Espreitei os liceus e universidades. Certamente tudo será diferente agora, nesta fase única do desenvolvimento em que tudo se baralha para se voltar a reconstruir, nesta oportunidade que é a adolescência de mudança de rumo, de encontrar outros modelos, de reconstruir os antigos. Imaginei adolescentes a crepitar de hormonas, aos saltos e aos beijos, deitando o olho para o colega da outra turma, inventando estratégias para convencer os pais a deixá-los sair para passearem de mãos dadas no jardim.
Mas mais uma vez... tudo estava diferente daquilo que imaginara. Agora encontravam-se nos ecrãs, mas pareciam mais perdidos do que nunca. O problema já não era como gerir hormonas, como esconder as borbulhas ou os seios demasiado grandes, a ambivalência entre o desejo e o medo de crescer, mas a confusão de não saberem se eram homens ou mulheres, mesmo quando tinham sido meninos e meninas contentes com o seu corpo...
Pensei como seria possível aprender sobre a identidade sexual e sexualidade através dos ecrãs e das redes sociais... Como aprender sobre o corpo sem comunicar através dele? Os avatares construídos nas redes sociais estariam a criar adolescentes que se sentiam avatares? Que necessitavam de chegar ao coma alcoólico para socializarem, vivendo de noite e comunicando cervejas?
Ouvi um rapaz entristecido, após ter perdido subitamente o pai: “os meus amigos vieram ter comigo, trouxeram cerveja e festa, mas ninguém teve coragem de me perguntar como me sentia...”

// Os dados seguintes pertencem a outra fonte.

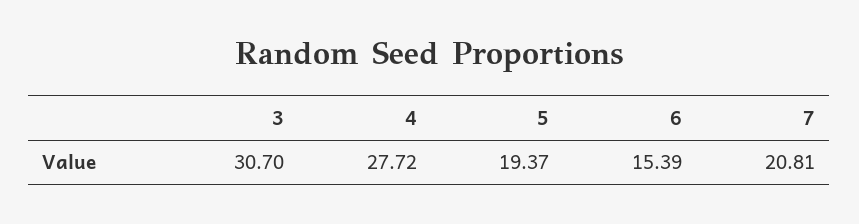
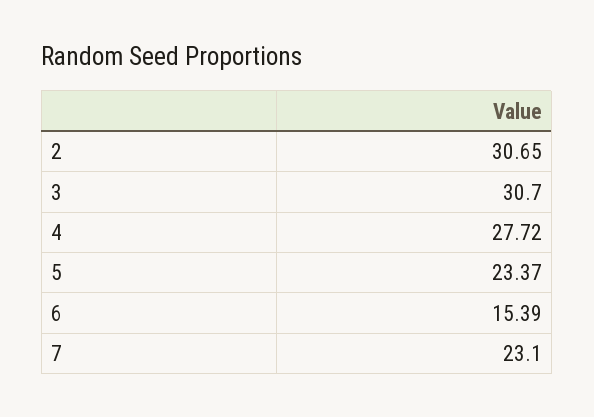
5: 19.37 -> 23.37
7: 20.81 -> 23.1
2: none -> 30.65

Jovens perdidos na identidade sexual, na escolha sexual (quase todos diziam ser bissexuais), na vida sexual (confundiam pornografia com erotismo), nas escolhas profissionais, disfarçadas com “Gap Year” para darem a volta ao mundo à procura de uma volta dentro de si. Outros, sem tantos dilemas nas escolhas, procuravam sem sucesso um companheiro/a para navegar com eles na vida: “Elas dizem que não querem compromisso, querem poder ter vários aos mesmo tempo, não querem perder a liberdade…”
E os pais? Destes bebés, destas crianças, destes adolescentes? Devem estar deprimidos, confusos, a sentirem-se a falhar… Mas novamente me enganei. Os pais estavam também distraídos nas redes sociais, numa hiperatividade não diagnosticada, a postarem fotografias dos filhos e das viagens, numa comunicação desenfreada, afogados em dezenas de grupos WhatsApp...
Entre o trabalho semi-remoto, a gestão digital, o “ubering” parental para as inúmeras atividades extracurriculares e festas de aniversário, sobrava pouco tempo.
Para estar, para ler, para o vazio, para descobrir coisas novas dentro, e criar outras fora. Para o espontâneo, para olhar os filhos e a si mesmos.
Isso explicaria a moda do yoga, da meditação, dos retiros? Humanos perdidos de si marcavam uma hora na agenda para se encontrarem?
Seria culpa da tecnologia? A mesma que ajuda no avanço da ciência e que aboliu separações durante a Pandemia?
Ou seria esta utilização aditiva das redes sociais o sintoma da sociedade individualista de consumo, que oferece objetos no lugar de pensamentos, levando os humanos a consumirem aplicações digitais, “likes” e amigos virtuais, que os distraem do vazio e lhes dão a ilusão de estarem permanentemente acompanhados?
Preocupado, pensei pedir uma resposta ao ChatGPT... mas desisti deste “fast-thinker” que confunde pensamento com correlação de dados...
Melhor aguardar o desconforto necessário para imaginarem uma solução criativa e emocional. Dessas que só o humano sabe fazer.